(AIM OF THE EXERCISE) Rewrite the passage of the article about the flying eye hospital from "The visiting oculists" up to and including "visited the hospital.", changing each "oculists" to "eye doctors".

(PASSAGE PROVIDED)
________

Xiao Tang had spent virtually his entire life in a blur due to the cataracts that had clouded his eyes since birth.

But that all changed the day the flying hospital came to town.

The 9-year-old boy from Central China's Hunan Province was one of a dozen lucky patients to receive an operation aboard ORBIS International's flying eye hospital, the world's only such hospital, during its recent visit to China.

The patients were all too poor to afford surgery at the local hospital.

ORBIS International, founded in New York in 1982, is an independent non-profit, non-governmental charity dedicated to preventing and treating blindness.

I'm so happy, just so happy," Xiao said after his surgery. I have never seen my parents or surroundings so clearly. I'll be able to go to school like other children my age."

Sponsored by the shipping company Federal Express, ORBIS International's flying eye hospital, a converted DC-10 aircraft, paid a goodwill visit to Guangzhou last week. Its week-long visit ended yesterday.

The visiting oculists and nurses, all of them volunteers, stressed the importance of caring for one's vision. They also advised people on how to protect their eyes and exchanged ideas with local oculists on how to treat eye diseases.
Their efforts clearly made an impression.

"I'm so excited that I had a chance to visit the world's only flying eye hospital. I learned a lot from the foreign oculists, experts and nurses on how to protect my eyes," said Li Yannan, a second-grade student from Guangzhou Tianfulu Elementary School who visited the hospital.

The visiting eye doctors also offered their opinions on the state of eye care in China.

"Poverty, a lack of training among the rural doctors and a lack of equipment for ophthalmologic treatments are among the main reasons for the numerous cases of blindness in China," said Paul Forrest, regional director for development at ORBIS Asia.

"ORBIS will redouble its efforts to help train oculists in China, to make people more aware of the importance of eye health and to offer high-quality eye health services to the rural population in China."

Forrest highlighted the need to train doctors, saying that just one highly trained doctor could operate on many blind people as well as help train other doctors.

He also said that ORBIS would work harder to help people in China's underdeveloped western and border regions to address the shortage of health services in those areas.

Sources say that over 6.70 million people suffer from blindness in China, and the figure grows by 6 percent each year. Cataracts are the main cause of blindness here, responsible for 40 to 70 percent of all cases.

Trachoma and diabetes are also leading causes of blindness in China.

ORBIS has conducted 32 training projects in 20 cities in China since it first began working with health care professionals here in 2002. More than 18,700 oculists, nurses and other health service workers in China have taken part in the organization's training programmes.

ORBIS has also helped over 6,700 eye patients recover their eyesight through its hospital-based programmes in China.

________

(GIVEN RECORDS)
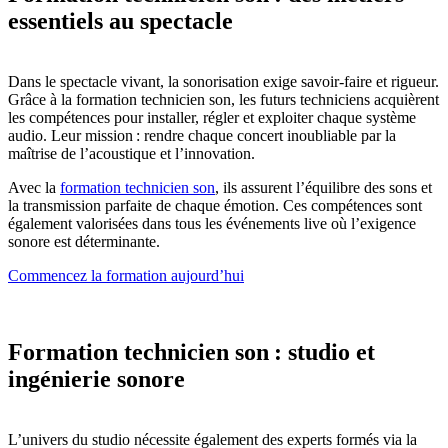
essentiels au spectacle
Dans le spectacle vivant, la sonorisation exige savoir-faire et rigueur.
Grâce à la formation technicien son, les futurs techniciens acquièrent
les compétences pour installer, régler et exploiter chaque système
audio. Leur mission : rendre chaque concert inoubliable par la
maîtrise de l’acoustique et l’innovation.
Avec la
formation technicien son
, ils assurent l’équilibre des sons et
la transmission parfaite de chaque émotion. Ces compétences sont
également valorisées dans tous les événements live où l’exigence
sonore est déterminante.
Commencez la formation aujourd’hui
Formation technicien son : studio et
ingénierie sonore
L’univers du studio nécessite également des experts formés via la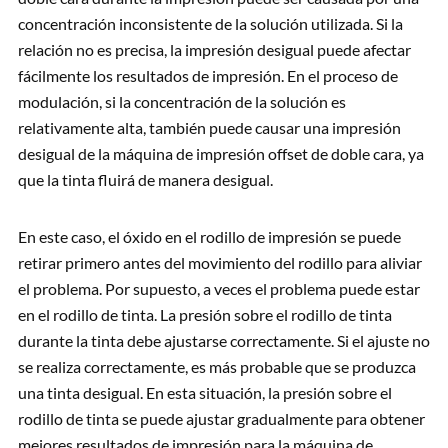
concentración inconsistente de la solución utilizada. Si la
relación no es precisa, la impresión desigual puede afectar
fácilmente los resultados de impresión. En el proceso de
modulación, si la concentración de la solución es
relativamente alta, también puede causar una impresión
desigual de la máquina de impresión offset de doble cara, ya
que la tinta fluirá de manera desigual.
En este caso, el óxido en el rodillo de impresión se puede
retirar primero antes del movimiento del rodillo para aliviar
el problema. Por supuesto, a veces el problema puede estar
en el rodillo de tinta. La presión sobre el rodillo de tinta
durante la tinta debe ajustarse correctamente. Si el ajuste no
se realiza correctamente, es más probable que se produzca
una tinta desigual. En esta situación, la presión sobre el
rodillo de tinta se puede ajustar gradualmente para obtener
mejores resultados de impresión para la máquina de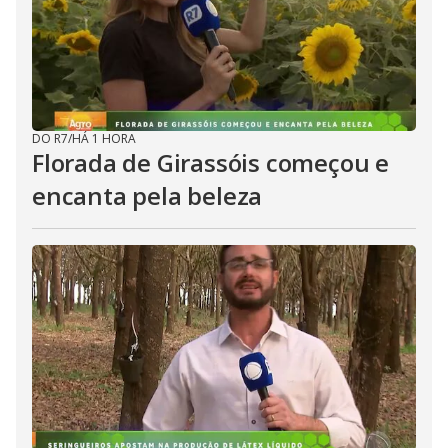
DO R7
/
HÁ 1 HORA
Florada de Girassóis começou e
encanta pela beleza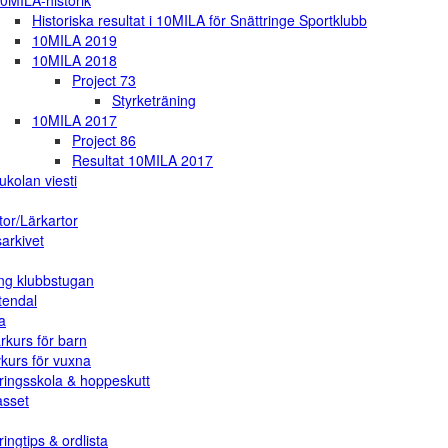
0MILA-historik
Historiska resultat i 10MILA för Snättringe Sportklubb
10MILA 2019
10MILA 2018
Project 73
Styrketräning
10MILA 2017
Project 86
Resultat 10MILA 2017
ukolan viesti
tor/Lärkartor
arkivet
ng klubbstugan
tendal
a
rkurs för barn
vkurs för vuxna
ringsskola & hoppeskutt
asset
ingtips & ordlista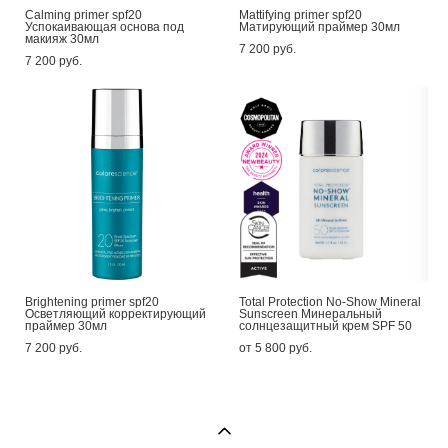
Calming primer spf20
Mattifying primer spf20
Успокаивающая основа под
Матирующий праймер 30мл
макияж 30мл
7 200 pуб.
7 200 pуб.
Brightening primer spf20
Total Protection No-Show Mineral
Осветляющий корректирующий
Sunscreen Минеральный
праймер 30мл
солнцезащитный крем SPF 50
7 200 pуб.
от 5 800 pуб.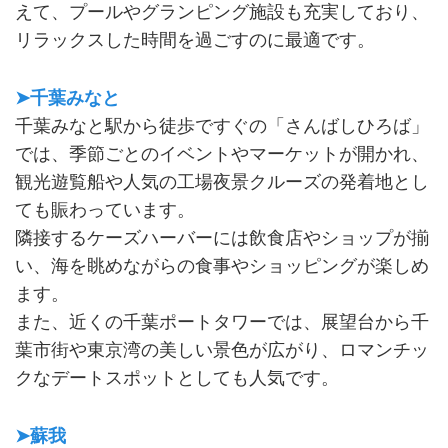
えて、プールやグランピング施設も充実しており、
リラックスした時間を過ごすのに最適です。
➤千葉みなと
千葉みなと駅から徒歩ですぐの「さんばしひろば」
では、季節ごとのイベントやマーケットが開かれ、
観光遊覧船や人気の工場夜景クルーズの発着地とし
ても賑わっています。
隣接するケーズハーバーには飲食店やショップが揃
い、海を眺めながらの食事やショッピングが楽しめ
ます。
また、近くの千葉ポートタワーでは、展望台から千
葉市街や東京湾の美しい景色が広がり、ロマンチッ
クなデートスポットとしても人気です。
➤蘇我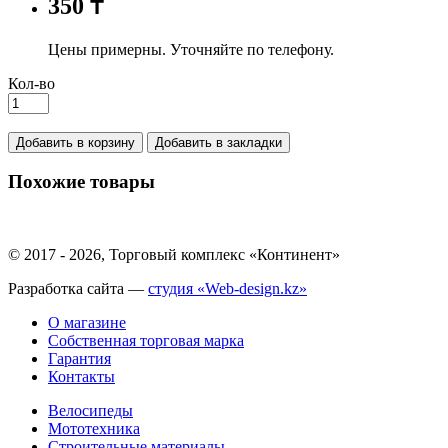
350 ₸
Цены примерны. Уточняйте по телефону.
Кол-во
Добавить в корзину
Добавить в закладки
Похожие товары
© 2017 - 2026, Торговый комплекс «Континент»
Разработка сайта —
студия «Web-design.kz»
О магазине
Собственная торговая марка
Гарантия
Контакты
Велосипеды
Мототехника
Строительные материалы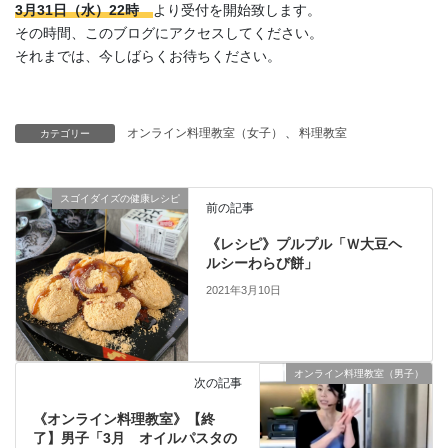
3月31日（水）22時
より受付を開始致します。
その時間、このブログにアクセスしてください。
それまでは、今しばらくお待ちください。
オンライン料理教室（女子）
、
料理教室
カテゴリー
スゴイダイズの健康レシピ
前の記事
《レシピ》プルプル「Ｗ大豆ヘ
ルシーわらび餅」
2021年3月10日
オンライン料理教室（男子）
次の記事
《オンライン料理教室》【終
了】男子「3月 オイルパスタの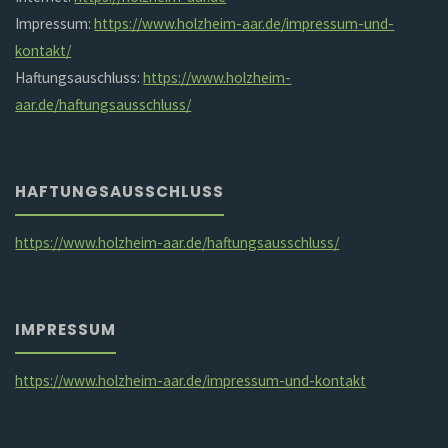
Impressum:
https://www.holzheim-aar.de/impressum-und-
kontakt/
Haftungsauschluss:
https://www.holzheim-
aar.de/haftungsausschluss/
HAFTUNGSAUSSCHLUSS
https://www.holzheim-aar.de/haftungsausschluss/
IMPRESSUM
https://www.holzheim-aar.de/impressum-und-kontakt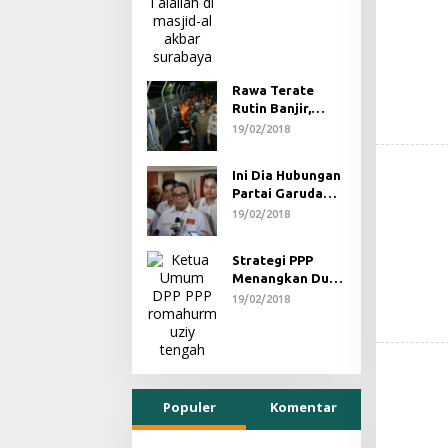
Rawa Terate
Rutin Banjir,
Anies Bakal Cek
19/02/2018
Pabrik Sekitar
Ini Dia Hubungan
Partai Garuda
dengan Gerindra
19/02/2018
Strategi PPP
Menangkan Duet
Ganjar dan Gus
19/02/2018
Yasin
Populer
Komentar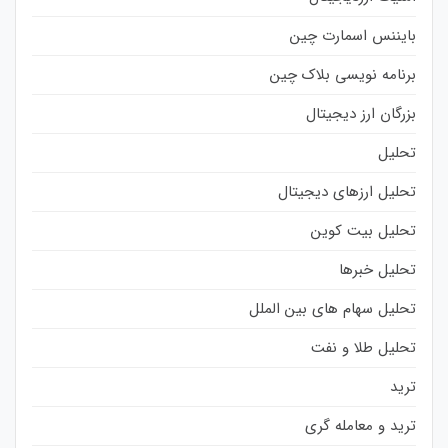
بایننس اسمارت چین
برنامه نویسی بلاک چین
بزرگان ارز دیجیتال
تحلیل
تحلیل ارزهای دیجیتال
تحلیل بیت کوین
تحلیل خبرها
تحلیل سهام های بین الملل
تحلیل طلا و نفت
ترید
ترید و معامله گری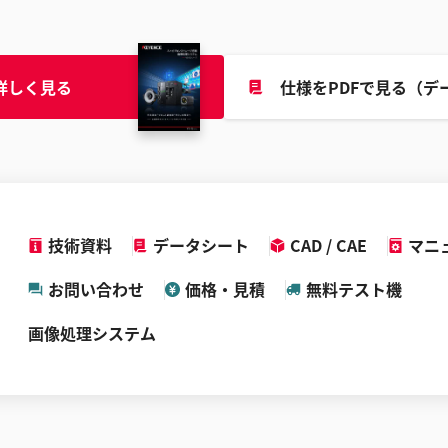
詳しく見る
仕様をPDFで見る（デ
技術資料
データシート
CAD / CAE
マニ
お問い合わせ
価格・見積
無料テスト機
画像処理システム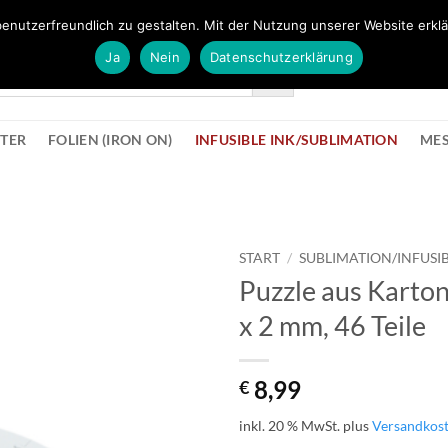
FÜR BÜROMATERIAL GEHT ES HIER ZUM BÜROPROFI SHOP
enutzerfreundlich zu gestalten. Mit der Nutzung unserer Website erklä
Ja
Nein
Datenschutzerklärung
KONTAK
STER
FOLIEN (IRON ON)
INFUSIBLE INK/SUBLIMATION
ME
START
/
SUBLIMATION/INFUSIB
Puzzle aus Karton
zur
x 2 mm, 46 Teile
Wunschliste
hinzufügen
8,99
€
inkl. 20 % MwSt.
plus
Versandkos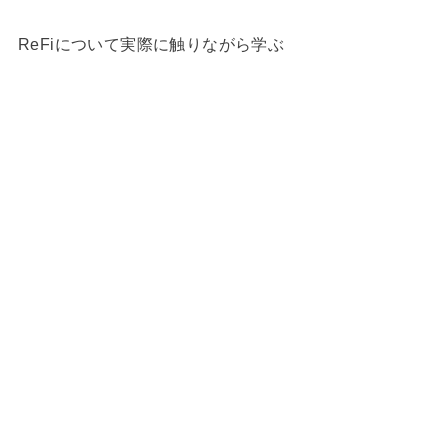
ReFiについて実際に触りながら学ぶ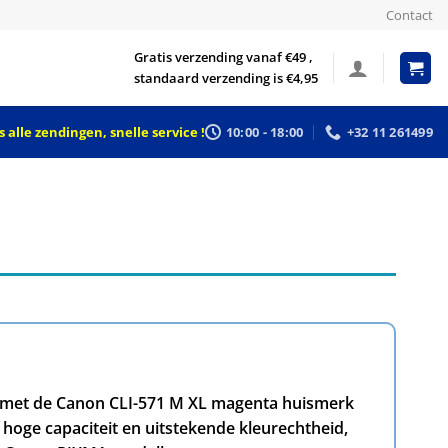
Contact
Gratis verzending vanaf €49 ,
standaard verzending is €4,95
 alle zendingen, snelle service !
10:00 - 18:00
+32 11 261499
s met de Canon CLI-571 M XL magenta huismerk
e hoge capaciteit en uitstekende kleurechtheid,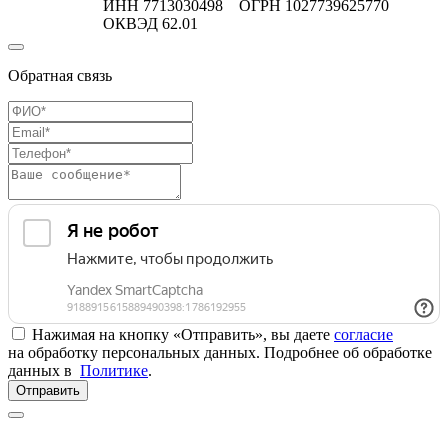
ИНН 7713030498 ОГРН 1027739625770
ОКВЭД 62.01
Обратная связь
Нажимая на кнопку «Отправить», вы даете
согласие
на обработку персональных данных. Подробнее об обработке
данных в
Политике
.
Отправить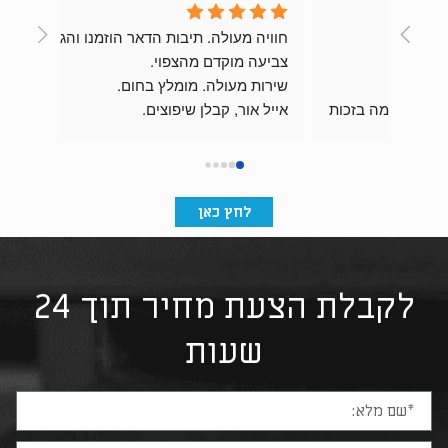
חוויה מעולה. תיבות הדאר הוזמנו והגיעו לאחר 
צביעה מוקדם מהצפוי.
שירות מעולה. מומלץ בחום.
התוצאה מהממת וכניסת הבניין מרשימה בזכות 
אייל אור, קבלן שיפוצים.
לחץ כאן
לקבלת הצעת מחיר תוך 24
שעות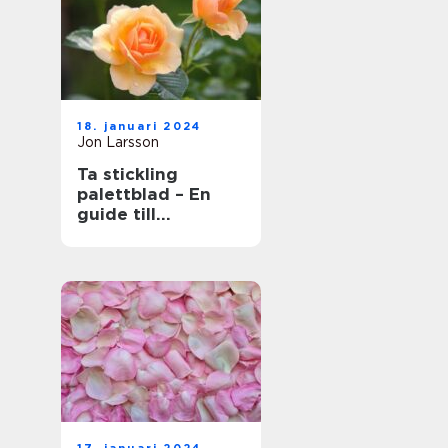
18. januari 2024
Jon Larsson
Ta stickling
palettblad – En
guide till
framgångsrik
förökning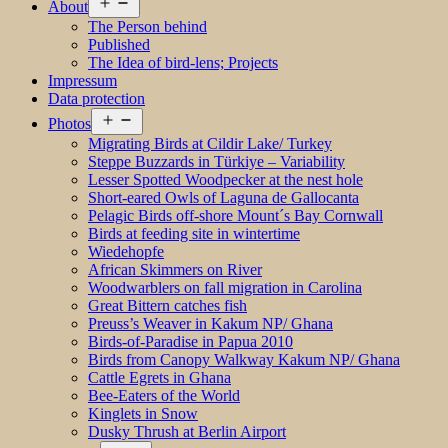
Open
About
menu
The Person behind
Published
The Idea of bird-lens; Projects
Impressum
Data protection
Open
Photos
menu
Migrating Birds at Cildir Lake/ Turkey
Steppe Buzzards in Türkiye – Variability
Lesser Spotted Woodpecker at the nest hole
Short-eared Owls of Laguna de Gallocanta
Pelagic Birds off-shore Mount´s Bay Cornwall
Birds at feeding site in wintertime
Wiedehopfe
African Skimmers on River
Woodwarblers on fall migration in Carolina
Great Bittern catches fish
Preuss’s Weaver in Kakum NP/ Ghana
Birds-of-Paradise in Papua 2010
Birds from Canopy Walkway Kakum NP/ Ghana
Cattle Egrets in Ghana
Bee-Eaters of the World
Kinglets in Snow
Dusky Thrush at Berlin Airport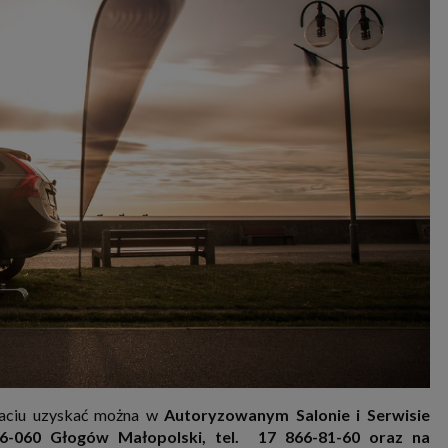
paciu uzyskać można w
Autoryzowanym Salonie i Serwisie
060 Głogów Małopolski, tel. 17 866-81-60 oraz na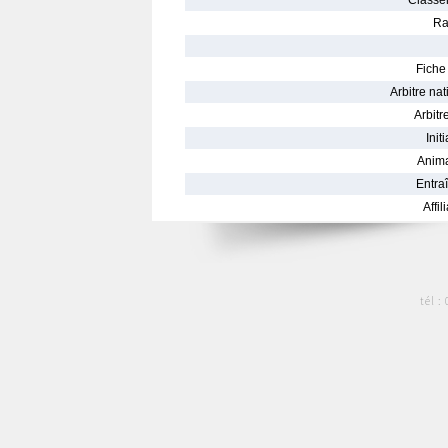
Classe
Ra
Fiche 
Arbitre nat
Arbitre
Init
Anima
Entraî
Affil
tél :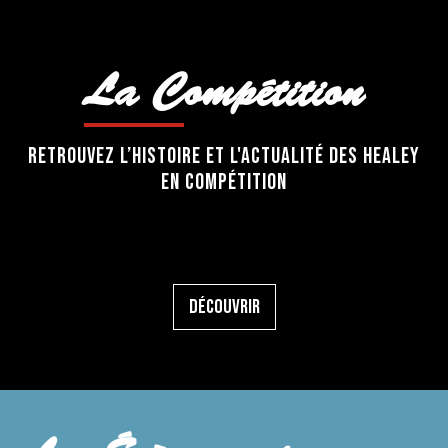
La Compétition
RETROUVEZ L’histoire ET L'ACTUALITÉ des healey
en compétition
Découvrir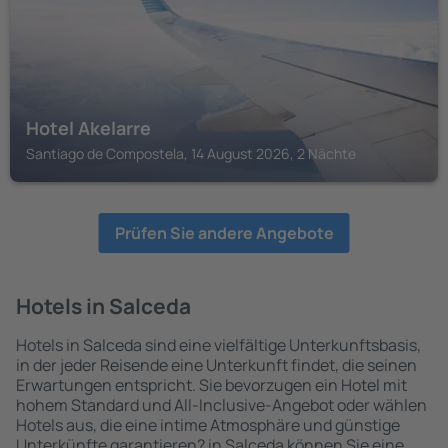
Hotel Akelarre
Santiago de Compostela, 14 August 2026, 2 Nächte
Prüfen Sie andere Angebote
Hotels in Salceda
Hotels in Salceda sind eine vielfältige Unterkunftsbasis,
in der jeder Reisende eine Unterkunft findet, die seinen
Erwartungen entspricht. Sie bevorzugen ein Hotel mit
hohem Standard und All-Inclusive-Angebot oder wählen
Hotels aus, die eine intime Atmosphäre und günstige
Unterkünfte garantieren? in Salceda können Sie eine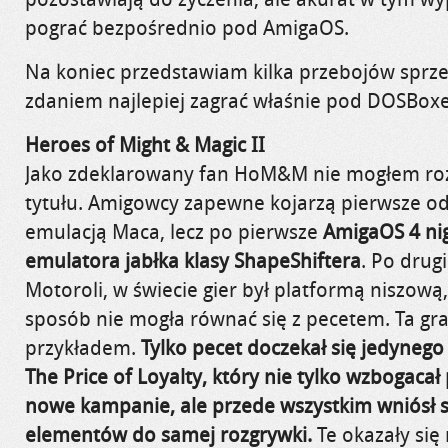
pograć bezpośrednio pod AmigaOS.
Na koniec przedstawiam kilka przebojów sprze
zdaniem najlepiej zagrać właśnie pod DOSBox
Heroes of Might & Magic II
Jako zdeklarowany fan HoM&M nie mogłem ro
tytułu. Amigowcy zapewne kojarzą pierwsze odsł
emulacją Maca, lecz po pierwsze
AmigaOS 4 nig
emulatora jabłka klasy ShapeShiftera
. Po drug
Motoroli, w świecie gier był platformą niszową
sposób nie mogła równać się z pecetem. Ta gra
przykładem.
Tylko pecet doczekał się jedynego
The Price of Loyalty, który nie tylko wzbogaca
nowe kampanie, ale przede wszystkim wniósł 
elementów do samej rozgrywki.
Te okazały się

________

(TASK SOLUTION)
The visiting eye doctors and nurses, all of them volunteers, stressed the importance of caring for one's vision. They also advised people on how to protect their eyes and exchanged ideas with local eye doctors on how to treat eye diseases.
Their efforts clearly made an impression.

"I'm so excited that I had a chance to visit the world's only flying eye hospital. I learned a lot from the foreign eye doctors, experts and nurses on how to protect my eyes," said Li Yannan, a second-grade student from Guangzhou Tianfulu Elementary School who visited the hospital.